Wednesday, September 4, 2013

Ronald Coase

Photo Credit: Steve Kagan for The New York Times
Nobel Prize-winning economist Ronald H. Coase passed away at the age of 102 on Monday.  As usual, the New York Times does an excellent job with his obituary in explaining why, even among Nobel prize winners, his influence is larger than most.

[As an aside, obituaries for persons who managed to reach triple digits are interesting things to encounter for there is an absence of the usual melancholy of a life cut short - rather there is a feeling of satisfaction that this was a life lived to the fullest extent, but I digress]

Most economics students know his name because of the 'Coase Theorem' which explains how well-defined property rights leads to market solutions to externalities that are efficient. This idea is very simple and seemingly obvious once it is explained to you, but of course it is only obvious once it is explained.  This is the way with some of the very best Nobel winning ideas including Akerlof's market for lemons, Nash's equilibrium concept in non-cooperative games, etc.  But what is particularly profound about this idea is the magnitude of its impact among regulators and especially the judiciary.

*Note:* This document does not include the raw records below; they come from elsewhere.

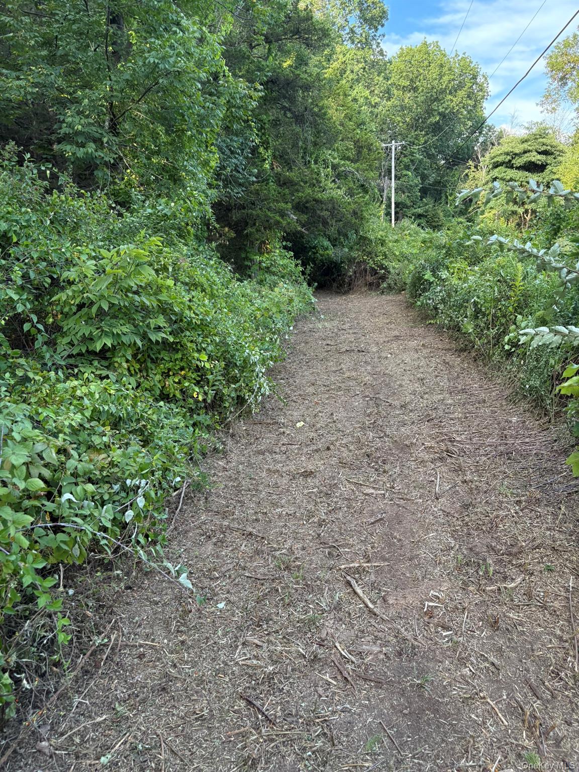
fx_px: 580
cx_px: 290
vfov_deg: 67.3
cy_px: 386
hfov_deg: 53.1
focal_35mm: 26
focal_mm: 5.96
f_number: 1.6
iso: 100
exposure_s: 1/234
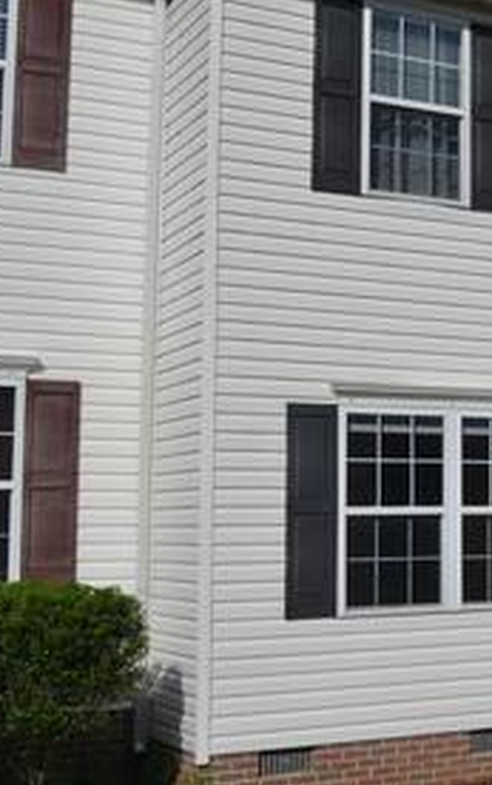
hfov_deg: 17.6
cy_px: 360
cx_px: 685
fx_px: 1456
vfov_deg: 30.2
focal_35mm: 68
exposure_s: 1/320
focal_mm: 24
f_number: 9
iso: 100
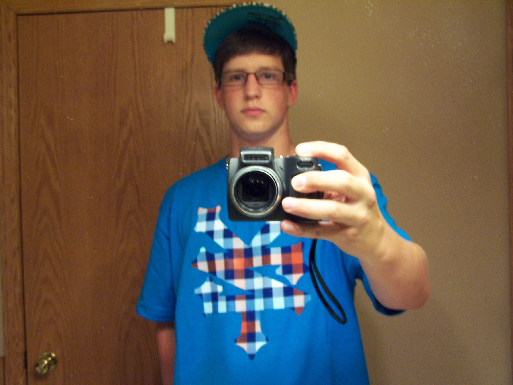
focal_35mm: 38
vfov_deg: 37.7
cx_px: 256
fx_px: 563
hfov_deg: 49.0
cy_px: 192
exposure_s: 1/10
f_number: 2.8
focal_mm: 6.3
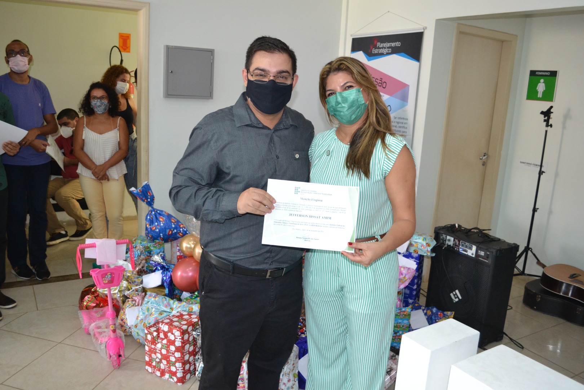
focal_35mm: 30
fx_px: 487
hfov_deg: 61.9
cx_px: 292
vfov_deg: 43.6
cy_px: 195
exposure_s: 1/60
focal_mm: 20
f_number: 3.8
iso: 1250
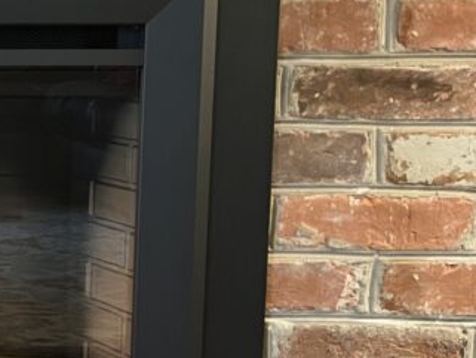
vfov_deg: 17.8
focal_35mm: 83
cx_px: -257
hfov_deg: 20.0
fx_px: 1142
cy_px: 147
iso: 640
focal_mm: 5.7
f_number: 1.5
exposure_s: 1/30
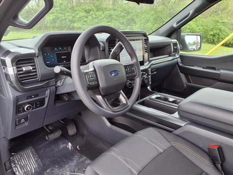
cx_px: 116
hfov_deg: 65.3
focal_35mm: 27
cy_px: 88
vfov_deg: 51.4
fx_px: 182
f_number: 1.9
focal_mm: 3.58
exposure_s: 1/122
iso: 40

In fact, Coase thought of himself more as a law scholar than an economist.

Fewer people will have heard about his theory of the firm but it is as impactful within economics as is his theorem.  Another simple idea: why do firms do what they do?  For example why do some firms keep R&D and HR and other functions within the firm and others contract them out?  His idea was that it is all about transactions costs.  There are costs to contracting out, it takes time and energy to design and execute a contract, to make sure the outside firm is doing what you want it to and so on.  There are also costs to doing things in house: you have to monitor, manage and add complexity to do so.  The resolution of these tensions, Coase's theory states, explains the limits of the firm.

For a field that is often math-intensive, it is surprisingly often that the simple yet elegant ideas that are the most influential and generally the things that got me and other graduate students the most excited.  Unfortunately, these days, someone like Coase would have a hard time making it in economics which tends to reward technique more than ideas.